ENTERTAINMENT ADS: HAVING FUN IN MODERN TIMES
Innovations in technology and shifts in leisure trends at the turn of the 20th century ushered in a new era of entertainment in the West, which Singapore quickly embraced. The cinematograph, or films, arrived in Singapore shortly after its first screening in Paris in 1895. Movie theatres soon sprouted and advertisements of cinemas and movies proliferated in print media in the following decades.
Another innovation in entertainment in the early 20th century was the amusement park. Singapore’s three amusement parks, New World (1923), Great World (1932) and Happy World (1937, later Gay World), were highly popular leisure spaces where people from all social classes could enjoy a myriad of entertainment, from traditional theatre performances to boxing matches and cabarets.

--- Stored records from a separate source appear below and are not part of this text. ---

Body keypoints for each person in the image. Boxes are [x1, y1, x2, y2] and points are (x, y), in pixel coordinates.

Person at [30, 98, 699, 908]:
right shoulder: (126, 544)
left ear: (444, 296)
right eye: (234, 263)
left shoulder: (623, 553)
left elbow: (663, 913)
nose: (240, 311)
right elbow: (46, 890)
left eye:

RETAIL ADS: EMPORIUMS OF THE EAST
Retail advertising in Singapore from the late 19th to the early 20th centuries was dominated by a few department stores such as John Little, Robinsons and Whiteaway Laidlaw. The department store was a mid-19th century innovation that came about as a result of the Industrial Revolution in Europe. It created a new retail culture in which shopping, once a mundane task, was elevated to a social and leisure activity. Department stores in Singapore and Malaya emerged around the same time, modelling themselves after their British counterparts. The ads of these stores often boasted of their endless array of merchandise, as well as their luxurious and modern amenities. They enticed consumers with material richness and a pleasurable shopping experience.
FASHION ADS: FASHIONING IDENTITIES
Before the early 20th century, Singapore’s various communities followed the dressing conventions of their cultures, which were an integral part of their identities. The 1910s witnessed major changes in the fashions of Europe, America and China. Singapore, being at the crossroads of East and West, showcased these fashion trends as reflected in local advertisements of the same period. The ads also revealed the unique phenomenon of the ‘colonial outfit’ – Western dress adapted in design and material for Europeans in tropical colonies. In the post-World War II era, parallel to Malaya’s independence and growing national identity, advertising and print media showed new style trends where indigenous costumes, in particular, the sarong kebaya, became in vogue and entered the hallowed halls of high fashion.